*** Provided records ***
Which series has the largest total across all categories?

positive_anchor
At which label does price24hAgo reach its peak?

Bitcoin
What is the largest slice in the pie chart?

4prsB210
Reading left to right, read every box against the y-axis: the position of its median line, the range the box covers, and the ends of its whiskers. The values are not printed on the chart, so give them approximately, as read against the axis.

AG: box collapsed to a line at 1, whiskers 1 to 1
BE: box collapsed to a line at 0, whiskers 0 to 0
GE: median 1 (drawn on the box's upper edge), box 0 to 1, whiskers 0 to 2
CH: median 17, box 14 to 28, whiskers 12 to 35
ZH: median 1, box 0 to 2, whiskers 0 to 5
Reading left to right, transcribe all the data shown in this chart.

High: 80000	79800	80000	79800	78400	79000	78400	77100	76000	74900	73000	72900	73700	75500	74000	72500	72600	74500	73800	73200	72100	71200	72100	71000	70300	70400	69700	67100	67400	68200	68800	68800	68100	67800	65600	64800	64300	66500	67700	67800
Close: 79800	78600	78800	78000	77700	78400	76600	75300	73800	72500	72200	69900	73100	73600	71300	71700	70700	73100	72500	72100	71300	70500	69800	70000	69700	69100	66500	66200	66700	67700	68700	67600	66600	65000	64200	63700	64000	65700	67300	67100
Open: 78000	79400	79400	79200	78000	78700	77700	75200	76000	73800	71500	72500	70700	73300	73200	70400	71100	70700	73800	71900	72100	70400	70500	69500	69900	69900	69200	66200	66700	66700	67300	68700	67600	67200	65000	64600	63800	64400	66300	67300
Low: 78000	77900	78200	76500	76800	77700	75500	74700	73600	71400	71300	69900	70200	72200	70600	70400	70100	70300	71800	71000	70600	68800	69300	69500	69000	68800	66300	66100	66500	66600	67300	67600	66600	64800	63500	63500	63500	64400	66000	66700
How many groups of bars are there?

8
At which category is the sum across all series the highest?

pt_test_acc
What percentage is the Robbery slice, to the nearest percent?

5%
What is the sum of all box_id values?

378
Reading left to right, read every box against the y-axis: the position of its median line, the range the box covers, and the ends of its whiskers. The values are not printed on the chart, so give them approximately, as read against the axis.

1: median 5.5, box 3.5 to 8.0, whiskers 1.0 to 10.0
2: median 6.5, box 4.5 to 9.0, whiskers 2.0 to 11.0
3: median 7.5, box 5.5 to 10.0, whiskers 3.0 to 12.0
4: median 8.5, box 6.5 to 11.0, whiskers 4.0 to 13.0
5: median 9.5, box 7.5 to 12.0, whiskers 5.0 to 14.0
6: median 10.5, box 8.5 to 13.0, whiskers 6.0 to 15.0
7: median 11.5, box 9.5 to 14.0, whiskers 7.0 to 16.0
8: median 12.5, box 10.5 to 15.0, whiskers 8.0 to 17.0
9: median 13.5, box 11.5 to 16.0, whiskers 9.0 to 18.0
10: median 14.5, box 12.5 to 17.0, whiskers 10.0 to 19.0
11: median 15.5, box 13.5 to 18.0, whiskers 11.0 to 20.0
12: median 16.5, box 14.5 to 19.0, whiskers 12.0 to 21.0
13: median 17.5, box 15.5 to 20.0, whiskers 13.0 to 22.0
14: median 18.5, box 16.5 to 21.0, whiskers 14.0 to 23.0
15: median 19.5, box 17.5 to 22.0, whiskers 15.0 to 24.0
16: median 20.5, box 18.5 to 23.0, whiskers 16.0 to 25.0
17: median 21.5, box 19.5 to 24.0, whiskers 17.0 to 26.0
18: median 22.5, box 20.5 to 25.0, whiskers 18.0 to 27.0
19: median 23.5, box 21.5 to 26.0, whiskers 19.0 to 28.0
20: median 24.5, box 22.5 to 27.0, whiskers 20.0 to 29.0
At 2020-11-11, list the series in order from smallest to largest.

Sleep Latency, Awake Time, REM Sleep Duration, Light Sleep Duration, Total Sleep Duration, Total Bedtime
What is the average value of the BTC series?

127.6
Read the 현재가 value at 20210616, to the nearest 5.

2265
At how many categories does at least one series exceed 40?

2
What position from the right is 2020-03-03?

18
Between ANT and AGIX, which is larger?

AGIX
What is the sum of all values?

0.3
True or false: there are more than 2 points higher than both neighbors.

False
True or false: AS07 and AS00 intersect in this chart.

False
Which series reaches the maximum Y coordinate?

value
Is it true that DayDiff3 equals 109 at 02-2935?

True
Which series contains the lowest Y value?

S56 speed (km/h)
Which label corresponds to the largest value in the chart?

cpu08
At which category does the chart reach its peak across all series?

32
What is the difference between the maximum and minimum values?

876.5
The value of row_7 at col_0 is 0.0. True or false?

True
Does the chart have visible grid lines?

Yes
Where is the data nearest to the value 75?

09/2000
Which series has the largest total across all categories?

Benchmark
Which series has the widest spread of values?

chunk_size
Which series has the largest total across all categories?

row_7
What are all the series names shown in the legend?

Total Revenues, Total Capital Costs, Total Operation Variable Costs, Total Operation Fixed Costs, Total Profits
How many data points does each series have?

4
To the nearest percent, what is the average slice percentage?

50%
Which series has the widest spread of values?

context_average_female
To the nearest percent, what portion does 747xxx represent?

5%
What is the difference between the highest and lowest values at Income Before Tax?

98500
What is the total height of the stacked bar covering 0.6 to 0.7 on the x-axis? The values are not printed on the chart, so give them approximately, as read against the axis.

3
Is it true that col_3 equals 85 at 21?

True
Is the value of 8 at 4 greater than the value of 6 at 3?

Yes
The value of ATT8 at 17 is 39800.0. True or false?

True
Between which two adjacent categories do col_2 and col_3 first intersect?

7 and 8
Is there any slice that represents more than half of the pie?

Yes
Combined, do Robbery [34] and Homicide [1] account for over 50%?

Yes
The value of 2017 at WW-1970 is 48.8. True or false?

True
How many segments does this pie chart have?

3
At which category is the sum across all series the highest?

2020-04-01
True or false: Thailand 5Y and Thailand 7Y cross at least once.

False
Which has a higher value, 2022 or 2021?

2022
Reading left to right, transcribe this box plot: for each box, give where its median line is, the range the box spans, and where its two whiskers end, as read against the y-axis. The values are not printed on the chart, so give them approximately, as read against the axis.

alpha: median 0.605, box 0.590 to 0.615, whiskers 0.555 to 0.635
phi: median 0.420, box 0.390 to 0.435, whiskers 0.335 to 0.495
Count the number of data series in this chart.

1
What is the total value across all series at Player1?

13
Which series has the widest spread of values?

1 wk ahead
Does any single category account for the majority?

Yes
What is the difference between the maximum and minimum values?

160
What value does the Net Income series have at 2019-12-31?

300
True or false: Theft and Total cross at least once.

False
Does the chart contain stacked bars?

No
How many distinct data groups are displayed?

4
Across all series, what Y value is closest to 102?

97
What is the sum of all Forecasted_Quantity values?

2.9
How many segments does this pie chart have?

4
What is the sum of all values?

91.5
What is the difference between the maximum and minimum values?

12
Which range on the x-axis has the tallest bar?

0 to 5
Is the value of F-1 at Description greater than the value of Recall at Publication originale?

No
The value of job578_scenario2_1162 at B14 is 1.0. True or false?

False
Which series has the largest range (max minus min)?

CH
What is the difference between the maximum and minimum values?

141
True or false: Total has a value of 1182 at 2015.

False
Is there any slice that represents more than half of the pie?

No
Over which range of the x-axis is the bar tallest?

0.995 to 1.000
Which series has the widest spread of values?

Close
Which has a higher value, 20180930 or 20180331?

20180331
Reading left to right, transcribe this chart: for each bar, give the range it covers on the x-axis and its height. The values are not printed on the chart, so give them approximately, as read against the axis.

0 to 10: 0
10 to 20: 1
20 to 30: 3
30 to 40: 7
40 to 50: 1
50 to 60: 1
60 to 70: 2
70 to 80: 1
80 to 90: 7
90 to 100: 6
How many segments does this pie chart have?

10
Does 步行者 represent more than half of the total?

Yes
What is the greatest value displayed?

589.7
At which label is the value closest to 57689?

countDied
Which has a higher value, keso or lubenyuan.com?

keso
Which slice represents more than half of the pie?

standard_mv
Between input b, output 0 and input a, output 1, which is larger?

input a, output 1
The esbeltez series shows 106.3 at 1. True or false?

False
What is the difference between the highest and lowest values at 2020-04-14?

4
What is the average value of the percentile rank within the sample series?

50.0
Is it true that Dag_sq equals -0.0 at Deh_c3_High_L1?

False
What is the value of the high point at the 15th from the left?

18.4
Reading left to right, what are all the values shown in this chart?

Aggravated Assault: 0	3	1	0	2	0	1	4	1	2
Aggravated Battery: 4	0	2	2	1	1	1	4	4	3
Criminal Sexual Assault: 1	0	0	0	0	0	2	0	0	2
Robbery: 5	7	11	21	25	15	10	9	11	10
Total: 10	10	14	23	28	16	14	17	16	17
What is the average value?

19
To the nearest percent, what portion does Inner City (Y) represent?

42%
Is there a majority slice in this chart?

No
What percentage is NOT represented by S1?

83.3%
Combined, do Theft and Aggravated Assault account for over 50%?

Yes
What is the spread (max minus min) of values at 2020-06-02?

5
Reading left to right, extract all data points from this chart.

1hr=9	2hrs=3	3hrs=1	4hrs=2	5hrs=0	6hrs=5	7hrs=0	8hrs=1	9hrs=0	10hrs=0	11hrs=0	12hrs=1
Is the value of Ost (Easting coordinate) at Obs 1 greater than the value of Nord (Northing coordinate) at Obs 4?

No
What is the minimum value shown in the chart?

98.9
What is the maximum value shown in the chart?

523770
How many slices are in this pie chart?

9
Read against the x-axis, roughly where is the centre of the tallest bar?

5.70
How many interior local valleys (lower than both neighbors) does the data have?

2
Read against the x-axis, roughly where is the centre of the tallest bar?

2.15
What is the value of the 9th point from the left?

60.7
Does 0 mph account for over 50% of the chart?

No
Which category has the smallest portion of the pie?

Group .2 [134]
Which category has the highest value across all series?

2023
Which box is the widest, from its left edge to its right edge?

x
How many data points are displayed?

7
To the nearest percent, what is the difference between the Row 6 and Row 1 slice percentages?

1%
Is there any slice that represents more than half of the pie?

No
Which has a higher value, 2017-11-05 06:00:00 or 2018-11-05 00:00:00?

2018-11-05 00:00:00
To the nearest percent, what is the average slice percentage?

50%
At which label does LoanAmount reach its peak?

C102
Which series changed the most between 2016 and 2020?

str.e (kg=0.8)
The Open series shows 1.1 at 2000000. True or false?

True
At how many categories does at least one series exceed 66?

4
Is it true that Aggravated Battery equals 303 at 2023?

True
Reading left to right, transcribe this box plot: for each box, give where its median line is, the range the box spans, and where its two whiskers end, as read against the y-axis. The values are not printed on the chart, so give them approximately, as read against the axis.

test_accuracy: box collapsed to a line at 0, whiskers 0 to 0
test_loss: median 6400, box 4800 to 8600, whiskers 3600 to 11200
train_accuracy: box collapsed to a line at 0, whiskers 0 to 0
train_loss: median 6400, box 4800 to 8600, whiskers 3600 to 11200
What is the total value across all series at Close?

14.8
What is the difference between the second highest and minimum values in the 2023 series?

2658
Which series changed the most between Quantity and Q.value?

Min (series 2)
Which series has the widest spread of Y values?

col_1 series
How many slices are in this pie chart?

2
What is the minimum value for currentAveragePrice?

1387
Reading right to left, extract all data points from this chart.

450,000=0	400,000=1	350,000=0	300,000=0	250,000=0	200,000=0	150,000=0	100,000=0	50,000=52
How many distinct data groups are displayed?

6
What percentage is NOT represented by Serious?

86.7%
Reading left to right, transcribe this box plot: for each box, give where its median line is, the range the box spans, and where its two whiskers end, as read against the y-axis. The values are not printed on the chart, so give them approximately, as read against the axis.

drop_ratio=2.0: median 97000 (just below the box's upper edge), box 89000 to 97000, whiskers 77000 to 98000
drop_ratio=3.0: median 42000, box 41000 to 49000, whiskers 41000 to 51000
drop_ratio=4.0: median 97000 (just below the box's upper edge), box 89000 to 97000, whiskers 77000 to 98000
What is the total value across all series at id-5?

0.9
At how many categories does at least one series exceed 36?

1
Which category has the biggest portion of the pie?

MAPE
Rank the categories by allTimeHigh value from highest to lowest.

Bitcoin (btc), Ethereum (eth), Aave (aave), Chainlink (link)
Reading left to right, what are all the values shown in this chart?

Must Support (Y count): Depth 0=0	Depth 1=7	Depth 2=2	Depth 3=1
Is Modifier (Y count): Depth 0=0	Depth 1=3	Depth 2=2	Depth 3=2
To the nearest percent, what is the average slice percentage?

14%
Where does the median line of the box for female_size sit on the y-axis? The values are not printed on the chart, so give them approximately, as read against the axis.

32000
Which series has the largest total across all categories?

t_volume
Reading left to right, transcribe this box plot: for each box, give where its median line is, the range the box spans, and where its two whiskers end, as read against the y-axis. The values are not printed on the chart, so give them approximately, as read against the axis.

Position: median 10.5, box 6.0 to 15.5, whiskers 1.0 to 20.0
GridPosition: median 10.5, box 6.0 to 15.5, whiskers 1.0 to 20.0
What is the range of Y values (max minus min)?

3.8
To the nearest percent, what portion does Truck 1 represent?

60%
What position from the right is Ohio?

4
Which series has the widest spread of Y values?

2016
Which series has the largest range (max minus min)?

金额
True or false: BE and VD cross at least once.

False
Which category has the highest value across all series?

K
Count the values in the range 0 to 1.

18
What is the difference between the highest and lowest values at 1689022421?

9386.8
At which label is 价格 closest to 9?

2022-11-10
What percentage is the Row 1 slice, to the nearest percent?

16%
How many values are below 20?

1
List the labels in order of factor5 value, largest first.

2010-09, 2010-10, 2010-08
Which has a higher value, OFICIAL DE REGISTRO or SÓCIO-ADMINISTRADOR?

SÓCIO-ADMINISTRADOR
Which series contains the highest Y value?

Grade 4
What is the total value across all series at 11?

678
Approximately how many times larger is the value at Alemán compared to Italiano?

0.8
*** End of Provided records ***
» Task prompt: Reproduce verbatim the lines from the start of the records through the line containing "What is the largest slice in the pie chart?", both ends included.

» Response area:
Which series has the largest total across all categories?

positive_anchor
At which label does price24hAgo reach its peak?

Bitcoin
What is the largest slice in the pie chart?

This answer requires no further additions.